■ **EXTRACT PROVIDED**:
########

Experimental study on thermo-hydraulic performance of a novel envelope winglet vortex generator in a TEG hot-side engine exhaust heat exchanger

Abstract

The power output of the TEG system will be improved by using a surface roughness that is appropriate for enhancing the convection heat transfer coefficient. This study aims to conduct experimental research to ascertain the thermal and hydraulic impacts of novel envelope winglet-type longitudinal vortex generators (EWVGs) installed in a rectangular channel of a TEG hot-side heat exchanger. Using engine exhaust, the best design configuration for the thermo-hydraulic performance evaluation of EWVGs has been established regarding tilt angles (θ =30°, 45°, 60°, 90°) with various axis ratios in a longitudinal direction. Also, to observe the temperature and velocity profiles at various flow velocities, a numerical analysis of EWVGs has been conducted. The experimental result revealed that the EWVGs at θ =60° perform better in terms of heat transfer rate when compared to smooth ducts and has a 38.69% higher heat transfer rate than heat exchanger without EWVGs. The pressure drop increased along with the increase in tilt angle; hence, the pressure loss penalty for EWVGs was adversely affected. EWVGs installed at θ =45° have a higher thermal enhancement factor of 3 at an axis ratio of 0.3. The thermal-hydraulic performance, JF factor rapidly declines along the heat exchanger’s longitudinal axis, and the EWVGs of θ =90° have the lowest JF factors. Furthermore, an optimum cost–benefit ratio (CBR) obtained at x/L of 0.4 and the CBR of EWVGs at θ =45°, has 43.17%, 74.23%, and 85.83% higher CBR than EWVGs at 30°, 60°, 90°, respectively. As a result, the heat exchanger’s unique EWVGs can improve thermo-hydraulic performance compared to those without them. Also, studies have shown the benefits of using VGs over smooth heat exchangers without VGs in the form of increased heat transfer rates. An extensive comparative analysis is carried out for this new shape for different configurations (tilt angles and velocities). © 2023, Akadémiai Kiadó, Budapest, Hungary.

########

■ **DATA FOR ANALYSIS**:
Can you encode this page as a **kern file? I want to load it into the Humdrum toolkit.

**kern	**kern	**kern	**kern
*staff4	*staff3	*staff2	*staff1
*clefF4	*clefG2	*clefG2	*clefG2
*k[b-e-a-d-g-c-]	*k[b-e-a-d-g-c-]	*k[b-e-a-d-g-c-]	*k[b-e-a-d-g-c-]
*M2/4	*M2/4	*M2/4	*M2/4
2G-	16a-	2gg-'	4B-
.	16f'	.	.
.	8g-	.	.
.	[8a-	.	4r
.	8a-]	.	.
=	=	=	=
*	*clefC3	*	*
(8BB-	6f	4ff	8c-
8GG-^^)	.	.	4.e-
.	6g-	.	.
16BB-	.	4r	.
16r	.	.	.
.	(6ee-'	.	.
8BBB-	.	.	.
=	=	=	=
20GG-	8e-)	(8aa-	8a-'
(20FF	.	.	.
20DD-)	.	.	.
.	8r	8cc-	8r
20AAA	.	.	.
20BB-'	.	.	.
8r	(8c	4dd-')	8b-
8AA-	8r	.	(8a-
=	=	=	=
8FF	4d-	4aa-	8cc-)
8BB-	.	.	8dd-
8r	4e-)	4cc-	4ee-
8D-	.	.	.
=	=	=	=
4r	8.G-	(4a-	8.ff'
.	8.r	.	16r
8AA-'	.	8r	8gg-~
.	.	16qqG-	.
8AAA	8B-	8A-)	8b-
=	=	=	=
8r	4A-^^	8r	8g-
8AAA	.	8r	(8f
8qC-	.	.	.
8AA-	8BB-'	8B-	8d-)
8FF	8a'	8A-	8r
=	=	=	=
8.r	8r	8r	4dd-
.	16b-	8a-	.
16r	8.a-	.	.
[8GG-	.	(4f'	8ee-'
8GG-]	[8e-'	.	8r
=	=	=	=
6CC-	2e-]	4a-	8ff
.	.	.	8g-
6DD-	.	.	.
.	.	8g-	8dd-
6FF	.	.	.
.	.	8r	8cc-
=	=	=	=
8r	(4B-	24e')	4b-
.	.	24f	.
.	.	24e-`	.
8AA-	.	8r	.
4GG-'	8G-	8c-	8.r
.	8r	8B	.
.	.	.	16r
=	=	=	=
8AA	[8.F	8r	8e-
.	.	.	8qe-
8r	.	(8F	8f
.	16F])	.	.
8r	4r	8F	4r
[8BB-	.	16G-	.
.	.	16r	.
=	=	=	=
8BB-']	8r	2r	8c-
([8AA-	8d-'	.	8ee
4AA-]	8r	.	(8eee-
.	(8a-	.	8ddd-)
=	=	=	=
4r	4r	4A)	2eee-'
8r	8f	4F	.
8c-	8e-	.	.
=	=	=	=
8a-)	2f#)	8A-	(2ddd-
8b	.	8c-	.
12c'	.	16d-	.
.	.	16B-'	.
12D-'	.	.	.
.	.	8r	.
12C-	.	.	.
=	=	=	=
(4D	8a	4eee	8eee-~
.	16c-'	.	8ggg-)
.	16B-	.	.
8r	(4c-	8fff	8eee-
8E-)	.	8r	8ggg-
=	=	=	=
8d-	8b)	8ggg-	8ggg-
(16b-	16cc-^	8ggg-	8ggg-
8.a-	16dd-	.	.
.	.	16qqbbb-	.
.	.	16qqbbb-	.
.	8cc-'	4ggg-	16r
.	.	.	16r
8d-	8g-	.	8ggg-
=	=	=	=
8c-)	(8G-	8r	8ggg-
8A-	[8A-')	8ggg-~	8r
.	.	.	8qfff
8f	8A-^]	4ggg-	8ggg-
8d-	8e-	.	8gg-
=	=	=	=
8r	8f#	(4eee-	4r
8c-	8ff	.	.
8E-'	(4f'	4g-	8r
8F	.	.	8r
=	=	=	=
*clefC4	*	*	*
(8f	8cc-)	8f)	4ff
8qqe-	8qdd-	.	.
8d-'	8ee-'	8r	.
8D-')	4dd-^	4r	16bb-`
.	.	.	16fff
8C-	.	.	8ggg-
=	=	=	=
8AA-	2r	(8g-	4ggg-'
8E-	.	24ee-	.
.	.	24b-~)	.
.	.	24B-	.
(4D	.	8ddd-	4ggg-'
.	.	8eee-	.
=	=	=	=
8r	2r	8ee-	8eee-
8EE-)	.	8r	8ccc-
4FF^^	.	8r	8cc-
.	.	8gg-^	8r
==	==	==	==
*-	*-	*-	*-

########

Please translate this sentence from the abstract into Spanish: "Also, to observe the temperature and velocity profiles at various flow velocities, a numerical analysis of EWVGs has been conducted."

■ **PROBLEM SOLUTION**: Además, para observar los perfiles de temperatura y velocidad a distintas velocidades de flujo, se ha realizado un análisis numérico de los EWVG.